EXERCISE: With the images removed, reproduce each entry below word for word.

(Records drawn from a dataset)
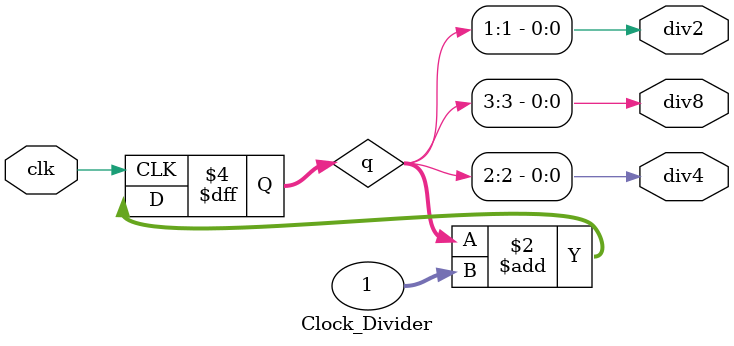
<source format=v>


module Clock_Divider(div2,div4,div8,clk);
  
  output div2,div4,div8;
  input clk;
  
  wire div2,div4,div8;
  
  reg [31:0] q;
  
  initial
    q=0;
  
  always @(negedge clk)
    begin
      q<=q+1;
    end
  
  assign div2=q[1];
  assign div4=q[2];
  assign div8=q[3];
  
endmodule
  

</source>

RESPONSE TO THE EXERCISE:
<source format=v>


module Clock_Divider(div2,div4,div8,clk);
  
  output div2,div4,div8;
  input clk;
  
  wire div2,div4,div8;
  
  reg [31:0] q;
  
  initial
    q=0;
  
  always @(negedge clk)
    begin
      q<=q+1;
    end
  
  assign div2=q[1];
  assign div4=q[2];
  assign div8=q[3];
  
endmodule
  

</source>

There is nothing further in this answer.